Пан Дулькевич атаковал француза. Почему мосье Риго упрямится? Франция дала миру прекрасные образцы героизма. Идеалы Великой революции. Конвент. Наполеон. Он был выскочкой, но все же великим полководцем. Баррикады Коммуны. Ян Домбровский. Поляки умирали за Францию, считая, что умирают за Польшу, потому что за Польшу можно сражаться везде и умирать за нее тоже можно везде. Пся кошчь, неужели мосье Риго не понимает?

— Мне хочется спать, мосье Дулькевич,— француз отвернулся.

Тогда бывший майор пристал к Михаилу: почему командир терпит издевательства Риго?

Потом они ели эрбсе-зуппе. Суп отдавал дымом, в нем не хватало картофеля, заправил его Корн маргарином, который пенился, как нефть. Однако ложками работали все с таким усердием, словно перед ними поставили котелки с черепаховым бульоном.

Сменили на посту Сливку, накормили его и легли спать. Часовым Михаил приказал меняться через каждые два часа.

Ночью всех разбудил Дулькевич.

— Панове! — кричал он.— Вставайте, летят! Это не какие-нибудь фарамушки, а настоящая армада!

Люди вскакивали и растерянно терли глаза. Небо над их головами гремело. От рева моторов содрогались горы. Лес шумел, словно захваченный бурей. Дрожала земля под ногами. Темно-красные огни проплывали в темном небе, и трудно было понять — звезды то или огни самолетов.

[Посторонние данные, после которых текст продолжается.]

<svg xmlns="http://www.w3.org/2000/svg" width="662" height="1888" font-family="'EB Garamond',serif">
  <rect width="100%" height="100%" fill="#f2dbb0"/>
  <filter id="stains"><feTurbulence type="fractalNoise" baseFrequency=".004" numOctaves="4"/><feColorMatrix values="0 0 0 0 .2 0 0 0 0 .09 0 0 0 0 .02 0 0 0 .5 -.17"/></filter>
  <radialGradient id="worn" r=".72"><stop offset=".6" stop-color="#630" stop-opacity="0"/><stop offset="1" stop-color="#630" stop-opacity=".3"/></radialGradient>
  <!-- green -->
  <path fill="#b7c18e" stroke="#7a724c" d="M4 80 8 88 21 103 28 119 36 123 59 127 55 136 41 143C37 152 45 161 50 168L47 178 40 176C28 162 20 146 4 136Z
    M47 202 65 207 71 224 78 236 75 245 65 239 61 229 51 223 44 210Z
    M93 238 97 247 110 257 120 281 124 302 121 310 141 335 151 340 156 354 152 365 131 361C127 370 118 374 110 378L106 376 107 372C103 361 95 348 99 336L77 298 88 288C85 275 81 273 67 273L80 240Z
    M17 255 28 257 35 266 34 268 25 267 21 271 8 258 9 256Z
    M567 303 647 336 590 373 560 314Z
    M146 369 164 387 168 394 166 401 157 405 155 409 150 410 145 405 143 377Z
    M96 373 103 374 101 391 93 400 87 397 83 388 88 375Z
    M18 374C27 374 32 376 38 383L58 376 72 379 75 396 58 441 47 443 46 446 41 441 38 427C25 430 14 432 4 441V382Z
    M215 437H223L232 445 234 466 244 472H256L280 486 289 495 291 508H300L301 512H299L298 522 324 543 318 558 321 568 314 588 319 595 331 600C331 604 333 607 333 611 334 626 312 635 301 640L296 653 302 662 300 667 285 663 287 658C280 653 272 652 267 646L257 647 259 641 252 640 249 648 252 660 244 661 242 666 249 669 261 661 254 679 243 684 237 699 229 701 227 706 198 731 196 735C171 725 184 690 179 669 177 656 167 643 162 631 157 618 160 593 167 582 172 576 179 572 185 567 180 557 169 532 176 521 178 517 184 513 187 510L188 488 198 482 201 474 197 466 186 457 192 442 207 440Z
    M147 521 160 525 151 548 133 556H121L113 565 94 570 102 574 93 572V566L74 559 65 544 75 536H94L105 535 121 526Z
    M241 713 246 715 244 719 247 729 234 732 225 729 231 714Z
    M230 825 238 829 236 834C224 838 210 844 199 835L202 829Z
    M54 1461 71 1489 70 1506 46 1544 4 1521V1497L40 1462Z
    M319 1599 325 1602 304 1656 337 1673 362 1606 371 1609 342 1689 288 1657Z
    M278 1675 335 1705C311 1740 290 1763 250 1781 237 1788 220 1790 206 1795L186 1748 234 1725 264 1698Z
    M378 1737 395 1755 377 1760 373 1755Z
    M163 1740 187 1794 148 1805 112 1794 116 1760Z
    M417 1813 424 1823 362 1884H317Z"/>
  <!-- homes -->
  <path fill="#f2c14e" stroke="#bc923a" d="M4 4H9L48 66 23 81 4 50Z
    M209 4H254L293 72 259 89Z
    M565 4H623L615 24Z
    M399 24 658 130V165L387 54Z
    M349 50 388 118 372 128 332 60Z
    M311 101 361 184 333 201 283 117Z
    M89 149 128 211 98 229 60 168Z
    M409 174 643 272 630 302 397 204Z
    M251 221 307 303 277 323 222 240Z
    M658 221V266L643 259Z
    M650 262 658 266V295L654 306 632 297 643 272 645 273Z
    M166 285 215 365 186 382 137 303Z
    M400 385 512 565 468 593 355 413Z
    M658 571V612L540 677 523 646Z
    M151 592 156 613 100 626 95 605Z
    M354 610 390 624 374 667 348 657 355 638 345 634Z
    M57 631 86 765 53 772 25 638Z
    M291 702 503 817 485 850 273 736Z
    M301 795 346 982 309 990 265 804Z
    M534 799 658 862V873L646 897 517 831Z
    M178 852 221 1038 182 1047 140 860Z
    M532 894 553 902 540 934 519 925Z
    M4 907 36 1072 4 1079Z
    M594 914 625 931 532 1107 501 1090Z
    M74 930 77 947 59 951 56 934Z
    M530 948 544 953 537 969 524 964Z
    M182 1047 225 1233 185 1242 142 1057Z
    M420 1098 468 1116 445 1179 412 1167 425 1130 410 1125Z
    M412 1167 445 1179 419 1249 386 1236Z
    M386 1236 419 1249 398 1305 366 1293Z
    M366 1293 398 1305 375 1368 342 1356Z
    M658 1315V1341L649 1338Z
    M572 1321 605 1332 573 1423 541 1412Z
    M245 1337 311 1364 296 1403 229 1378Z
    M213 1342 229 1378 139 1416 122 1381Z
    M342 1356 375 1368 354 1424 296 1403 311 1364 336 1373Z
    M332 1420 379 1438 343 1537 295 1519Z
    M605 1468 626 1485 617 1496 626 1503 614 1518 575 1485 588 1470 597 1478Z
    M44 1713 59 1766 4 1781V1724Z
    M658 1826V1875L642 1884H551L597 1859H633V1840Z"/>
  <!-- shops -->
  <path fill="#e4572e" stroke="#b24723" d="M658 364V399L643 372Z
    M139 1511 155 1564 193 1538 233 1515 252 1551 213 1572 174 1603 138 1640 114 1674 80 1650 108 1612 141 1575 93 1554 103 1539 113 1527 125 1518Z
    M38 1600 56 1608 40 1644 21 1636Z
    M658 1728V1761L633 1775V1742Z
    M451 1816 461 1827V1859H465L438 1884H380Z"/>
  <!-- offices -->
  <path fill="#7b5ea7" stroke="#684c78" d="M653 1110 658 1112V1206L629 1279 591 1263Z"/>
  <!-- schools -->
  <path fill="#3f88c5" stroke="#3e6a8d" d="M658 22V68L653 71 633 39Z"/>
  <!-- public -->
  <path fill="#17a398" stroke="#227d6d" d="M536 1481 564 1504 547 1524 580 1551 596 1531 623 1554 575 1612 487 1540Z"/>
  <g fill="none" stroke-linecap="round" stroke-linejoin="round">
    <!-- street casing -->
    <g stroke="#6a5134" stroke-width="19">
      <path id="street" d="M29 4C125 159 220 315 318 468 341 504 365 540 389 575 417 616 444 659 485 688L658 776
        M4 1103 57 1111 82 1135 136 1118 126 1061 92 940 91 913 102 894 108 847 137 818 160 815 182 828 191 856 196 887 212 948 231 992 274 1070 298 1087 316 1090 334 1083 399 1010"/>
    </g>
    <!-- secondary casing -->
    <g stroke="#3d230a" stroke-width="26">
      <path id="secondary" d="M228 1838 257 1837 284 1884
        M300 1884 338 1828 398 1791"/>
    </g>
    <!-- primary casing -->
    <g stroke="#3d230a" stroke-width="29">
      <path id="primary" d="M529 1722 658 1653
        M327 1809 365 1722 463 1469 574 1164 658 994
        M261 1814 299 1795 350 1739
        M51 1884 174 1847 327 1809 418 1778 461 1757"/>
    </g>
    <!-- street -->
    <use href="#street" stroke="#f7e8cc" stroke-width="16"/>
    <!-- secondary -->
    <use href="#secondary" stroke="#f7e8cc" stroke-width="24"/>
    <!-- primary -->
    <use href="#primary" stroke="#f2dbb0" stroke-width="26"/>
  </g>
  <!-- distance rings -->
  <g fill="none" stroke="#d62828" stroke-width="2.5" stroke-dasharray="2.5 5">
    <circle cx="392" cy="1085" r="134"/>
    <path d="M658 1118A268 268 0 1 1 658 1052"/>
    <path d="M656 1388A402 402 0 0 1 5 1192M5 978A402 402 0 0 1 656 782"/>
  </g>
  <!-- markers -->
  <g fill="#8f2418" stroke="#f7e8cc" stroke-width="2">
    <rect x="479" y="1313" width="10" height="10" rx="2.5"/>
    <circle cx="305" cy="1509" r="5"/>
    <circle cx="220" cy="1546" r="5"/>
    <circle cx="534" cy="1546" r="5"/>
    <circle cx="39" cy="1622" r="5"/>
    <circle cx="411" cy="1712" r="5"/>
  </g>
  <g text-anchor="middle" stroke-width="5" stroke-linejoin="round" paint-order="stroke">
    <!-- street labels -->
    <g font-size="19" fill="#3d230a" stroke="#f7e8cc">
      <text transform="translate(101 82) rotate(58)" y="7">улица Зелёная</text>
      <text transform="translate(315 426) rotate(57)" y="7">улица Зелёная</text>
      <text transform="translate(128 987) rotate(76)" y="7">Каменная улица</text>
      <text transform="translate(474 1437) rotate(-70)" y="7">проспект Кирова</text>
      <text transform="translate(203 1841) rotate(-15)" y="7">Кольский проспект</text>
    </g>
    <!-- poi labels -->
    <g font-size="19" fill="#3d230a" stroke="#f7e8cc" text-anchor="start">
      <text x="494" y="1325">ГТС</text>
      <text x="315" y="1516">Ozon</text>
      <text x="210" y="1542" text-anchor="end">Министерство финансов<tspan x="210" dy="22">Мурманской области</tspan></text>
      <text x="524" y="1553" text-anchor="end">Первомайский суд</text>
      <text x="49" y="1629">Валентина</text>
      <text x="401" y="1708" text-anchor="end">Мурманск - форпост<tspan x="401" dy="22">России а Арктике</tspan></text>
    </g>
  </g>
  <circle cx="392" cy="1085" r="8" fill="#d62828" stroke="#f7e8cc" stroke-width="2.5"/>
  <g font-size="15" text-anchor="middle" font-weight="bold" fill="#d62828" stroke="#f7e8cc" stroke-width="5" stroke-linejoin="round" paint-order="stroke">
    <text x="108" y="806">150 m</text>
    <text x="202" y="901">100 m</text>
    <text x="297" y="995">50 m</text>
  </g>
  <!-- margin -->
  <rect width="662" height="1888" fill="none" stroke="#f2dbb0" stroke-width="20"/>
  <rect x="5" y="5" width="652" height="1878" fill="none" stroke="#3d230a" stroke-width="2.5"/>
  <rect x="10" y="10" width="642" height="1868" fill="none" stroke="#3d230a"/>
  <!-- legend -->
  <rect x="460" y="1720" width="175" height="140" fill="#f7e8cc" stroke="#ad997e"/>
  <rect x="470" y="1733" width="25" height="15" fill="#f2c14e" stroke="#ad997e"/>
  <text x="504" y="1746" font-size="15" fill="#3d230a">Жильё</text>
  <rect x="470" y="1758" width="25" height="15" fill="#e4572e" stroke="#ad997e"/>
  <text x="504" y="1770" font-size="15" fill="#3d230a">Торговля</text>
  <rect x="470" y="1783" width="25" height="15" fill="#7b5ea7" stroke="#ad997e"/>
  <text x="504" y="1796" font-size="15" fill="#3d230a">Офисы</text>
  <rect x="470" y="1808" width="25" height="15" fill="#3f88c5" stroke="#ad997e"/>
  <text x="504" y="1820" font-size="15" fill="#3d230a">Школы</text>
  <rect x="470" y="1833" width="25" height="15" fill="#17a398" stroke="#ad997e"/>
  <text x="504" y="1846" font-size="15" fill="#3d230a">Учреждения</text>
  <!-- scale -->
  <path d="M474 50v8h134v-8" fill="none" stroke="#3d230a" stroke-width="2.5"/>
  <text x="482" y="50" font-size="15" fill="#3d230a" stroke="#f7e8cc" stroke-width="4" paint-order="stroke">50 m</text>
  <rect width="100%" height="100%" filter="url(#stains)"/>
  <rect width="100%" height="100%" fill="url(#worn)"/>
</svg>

— Сейчас они будут бомбить нас! — закричал пан Дулькевич.— Пся кошчь! Они таки будут нас бомбить!

Бомбы летели сверху еще тогда, когда поляк только собирался кричать. Их свиста никто не слышал. Пламя в том месте, где, как утверждал Риго, был рабочий поселок — вот и все, что увидели растерянные от неожиданности люди. Потом ночь снова заполнила весь простор, а через минуту прорвались сквозь мрак острые огоньки пожара, который разгорался в поселке.

Сцепив зубы, Михаил ждал. Вот сейчас самолеты начнут сбрасывать бомбы в долину, спустят гремящую взрывчатку на тоннель, на станцию, на шаткие опоры канатной дороги.

Напрасно он ждал.

Самолеты равномерными волнами пролетали над долиной, и красные огни страшной иллюминации, зажженной ими, жалобно мигали вслед.

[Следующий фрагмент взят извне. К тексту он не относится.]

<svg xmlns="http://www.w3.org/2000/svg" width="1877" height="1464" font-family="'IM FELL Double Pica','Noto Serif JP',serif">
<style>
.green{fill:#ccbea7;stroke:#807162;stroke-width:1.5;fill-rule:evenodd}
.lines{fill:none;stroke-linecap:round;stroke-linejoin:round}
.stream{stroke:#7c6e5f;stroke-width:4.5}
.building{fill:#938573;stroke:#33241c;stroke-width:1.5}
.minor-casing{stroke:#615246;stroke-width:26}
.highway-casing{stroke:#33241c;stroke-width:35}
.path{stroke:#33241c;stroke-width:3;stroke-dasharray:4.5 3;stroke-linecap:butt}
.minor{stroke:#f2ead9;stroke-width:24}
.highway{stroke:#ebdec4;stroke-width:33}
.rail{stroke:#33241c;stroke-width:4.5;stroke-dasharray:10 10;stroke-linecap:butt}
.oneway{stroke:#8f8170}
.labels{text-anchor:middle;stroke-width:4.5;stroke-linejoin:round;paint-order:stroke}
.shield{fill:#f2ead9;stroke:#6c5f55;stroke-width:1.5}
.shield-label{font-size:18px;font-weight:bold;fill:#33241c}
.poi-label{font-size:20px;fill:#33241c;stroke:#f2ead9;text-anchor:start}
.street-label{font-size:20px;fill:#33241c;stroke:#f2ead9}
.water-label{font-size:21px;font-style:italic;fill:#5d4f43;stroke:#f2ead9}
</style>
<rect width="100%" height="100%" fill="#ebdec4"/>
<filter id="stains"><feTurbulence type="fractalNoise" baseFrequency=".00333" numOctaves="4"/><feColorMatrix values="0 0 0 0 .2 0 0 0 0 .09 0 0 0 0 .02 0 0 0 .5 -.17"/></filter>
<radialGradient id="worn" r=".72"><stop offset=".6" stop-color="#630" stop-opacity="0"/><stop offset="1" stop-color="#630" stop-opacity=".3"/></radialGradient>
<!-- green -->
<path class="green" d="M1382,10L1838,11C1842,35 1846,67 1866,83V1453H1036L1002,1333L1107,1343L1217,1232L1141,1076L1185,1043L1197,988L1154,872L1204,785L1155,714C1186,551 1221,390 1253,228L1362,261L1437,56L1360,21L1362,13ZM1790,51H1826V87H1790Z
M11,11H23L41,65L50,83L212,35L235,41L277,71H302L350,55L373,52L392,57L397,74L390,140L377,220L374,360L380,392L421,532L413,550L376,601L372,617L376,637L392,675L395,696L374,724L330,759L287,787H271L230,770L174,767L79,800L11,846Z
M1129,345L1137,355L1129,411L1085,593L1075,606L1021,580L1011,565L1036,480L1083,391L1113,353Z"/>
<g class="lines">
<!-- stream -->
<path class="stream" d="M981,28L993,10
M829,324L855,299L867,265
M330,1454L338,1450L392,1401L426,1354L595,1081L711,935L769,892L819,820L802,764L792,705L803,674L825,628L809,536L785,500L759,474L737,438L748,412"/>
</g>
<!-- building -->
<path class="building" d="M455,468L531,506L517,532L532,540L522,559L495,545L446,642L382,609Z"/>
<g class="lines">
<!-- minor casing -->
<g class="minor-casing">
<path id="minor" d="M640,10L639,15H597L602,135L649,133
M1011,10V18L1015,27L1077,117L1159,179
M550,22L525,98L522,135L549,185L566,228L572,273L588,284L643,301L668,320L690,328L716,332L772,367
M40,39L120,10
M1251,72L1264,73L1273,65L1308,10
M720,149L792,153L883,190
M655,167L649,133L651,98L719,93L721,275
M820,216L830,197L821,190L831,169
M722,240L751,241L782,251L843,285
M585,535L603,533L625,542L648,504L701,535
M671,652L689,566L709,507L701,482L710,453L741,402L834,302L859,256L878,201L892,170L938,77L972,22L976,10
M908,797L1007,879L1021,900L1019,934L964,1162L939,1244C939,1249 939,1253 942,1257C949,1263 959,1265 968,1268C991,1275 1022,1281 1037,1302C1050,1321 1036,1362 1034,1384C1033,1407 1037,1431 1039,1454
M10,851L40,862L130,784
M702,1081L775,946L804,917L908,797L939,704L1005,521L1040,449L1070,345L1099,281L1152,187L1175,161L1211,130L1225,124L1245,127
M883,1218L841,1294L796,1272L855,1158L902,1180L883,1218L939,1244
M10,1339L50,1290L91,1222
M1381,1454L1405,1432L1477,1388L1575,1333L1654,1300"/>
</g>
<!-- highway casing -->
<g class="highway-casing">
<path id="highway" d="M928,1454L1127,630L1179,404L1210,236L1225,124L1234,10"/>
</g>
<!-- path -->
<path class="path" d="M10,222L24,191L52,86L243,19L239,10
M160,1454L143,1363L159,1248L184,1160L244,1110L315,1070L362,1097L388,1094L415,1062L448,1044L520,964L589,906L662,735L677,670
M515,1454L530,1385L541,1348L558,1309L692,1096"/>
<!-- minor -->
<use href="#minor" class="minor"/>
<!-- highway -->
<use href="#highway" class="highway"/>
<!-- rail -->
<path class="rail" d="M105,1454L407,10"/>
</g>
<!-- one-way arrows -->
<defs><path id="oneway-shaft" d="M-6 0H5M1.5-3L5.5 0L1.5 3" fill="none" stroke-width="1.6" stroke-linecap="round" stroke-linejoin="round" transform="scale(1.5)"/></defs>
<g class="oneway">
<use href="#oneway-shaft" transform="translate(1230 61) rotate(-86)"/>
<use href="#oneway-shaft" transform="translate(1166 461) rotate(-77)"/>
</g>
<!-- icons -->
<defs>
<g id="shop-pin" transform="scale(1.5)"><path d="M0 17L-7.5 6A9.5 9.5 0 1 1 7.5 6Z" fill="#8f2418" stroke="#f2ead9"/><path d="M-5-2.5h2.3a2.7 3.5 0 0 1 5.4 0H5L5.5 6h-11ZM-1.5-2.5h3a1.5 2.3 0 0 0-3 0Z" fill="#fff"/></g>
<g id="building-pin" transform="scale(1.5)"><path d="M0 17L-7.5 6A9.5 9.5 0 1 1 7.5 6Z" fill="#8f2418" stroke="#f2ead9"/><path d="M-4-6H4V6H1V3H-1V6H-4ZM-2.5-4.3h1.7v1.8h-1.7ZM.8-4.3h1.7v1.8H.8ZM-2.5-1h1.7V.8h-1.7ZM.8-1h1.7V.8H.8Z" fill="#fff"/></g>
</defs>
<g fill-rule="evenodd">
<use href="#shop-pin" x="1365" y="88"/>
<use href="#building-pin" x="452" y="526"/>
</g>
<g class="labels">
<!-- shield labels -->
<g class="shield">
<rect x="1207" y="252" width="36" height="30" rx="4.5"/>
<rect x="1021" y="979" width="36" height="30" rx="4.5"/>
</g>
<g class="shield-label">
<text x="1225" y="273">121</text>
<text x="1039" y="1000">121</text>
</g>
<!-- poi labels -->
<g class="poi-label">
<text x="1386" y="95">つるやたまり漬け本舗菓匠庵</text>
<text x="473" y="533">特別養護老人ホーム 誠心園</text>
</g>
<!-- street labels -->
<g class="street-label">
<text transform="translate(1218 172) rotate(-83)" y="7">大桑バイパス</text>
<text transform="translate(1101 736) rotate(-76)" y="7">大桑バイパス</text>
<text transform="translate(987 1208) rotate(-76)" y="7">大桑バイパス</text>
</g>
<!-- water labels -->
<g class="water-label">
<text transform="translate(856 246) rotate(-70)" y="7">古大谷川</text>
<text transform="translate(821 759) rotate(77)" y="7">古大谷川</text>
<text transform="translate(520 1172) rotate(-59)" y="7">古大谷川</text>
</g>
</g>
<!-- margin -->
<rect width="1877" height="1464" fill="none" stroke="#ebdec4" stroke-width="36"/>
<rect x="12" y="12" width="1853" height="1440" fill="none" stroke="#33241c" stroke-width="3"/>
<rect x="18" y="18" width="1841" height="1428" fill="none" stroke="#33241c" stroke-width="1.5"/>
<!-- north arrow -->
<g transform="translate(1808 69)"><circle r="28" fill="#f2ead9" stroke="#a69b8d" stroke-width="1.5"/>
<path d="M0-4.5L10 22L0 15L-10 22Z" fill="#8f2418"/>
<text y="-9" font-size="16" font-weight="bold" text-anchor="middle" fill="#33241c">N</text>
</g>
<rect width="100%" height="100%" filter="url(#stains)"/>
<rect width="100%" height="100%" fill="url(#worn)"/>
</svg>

Наверно, летчики не знали, что скрыто в недрах горы. Надо было дать им знак.

— Огонь! — крикнул Михаил.— Немедленно разложить костры! Все за хворостом! Как можно больше дров!

Он первым бросился собирать хворост. Ползал в темноте, шарил руками, хватал все, что попадалось, и бросал на тлеющие угли, которые остались от костра. Юджин, Клифтон, Франтишек, Пиппо, Гейнц не раздумывая бросились помогать командиру. Пан Дулькевич сначала ничего не сообразил. Какой огонь? Для чего дрова? Его вывел из оцепенения неистовый крик француза.

— Несчастные! — вопил мосье Риго.— Самоубийцы! С ума сошли! Вас разбомбят, как крыс! Боже милосердный!..

С перепугу он кричал по-французски. Никто его не понимал, кроме пана Дулькевича, да и не до француза было всем в эту минуту. Люди спешили. Они несли в кучу листья, сухие ветки, сосновые шишки, падали, натыкались один на другого, ломали ногти о невидимые в темноте камни. Быстрее, быстрее! Азарт охотника, от которого убегает дичь, придавал им силы. Быстрее! Пусть пылает красный маяк на притихшей земле и вызывает на себя железный ливень бомб!

Михаил чиркнул спичкой. Слабый огонек пополз по травинкам, выбирая удобные места. Но как только треснула первая хворостина, огонь сразу же ожил, прыгнул вверх и охватил пирамиду дров красным прозрачным крылом.

Риго и Дулькевич, схватившись за головы, бросились бежать подальше от самоубийц, которые хотели умереть под бомбами. Идеалы Великой революции и Конвента не волновали больше пана Дулькевича. Баррикады Коммуны и кровь Домбровского не встали на его пути. Он переступил их с такой же легкостью, как и мосье Риго, который не знал ничего святого, кроме собственной шкуры.

А самолеты сотрясали тьму, не было им счета, и не было силы, которая могла бы их остановить.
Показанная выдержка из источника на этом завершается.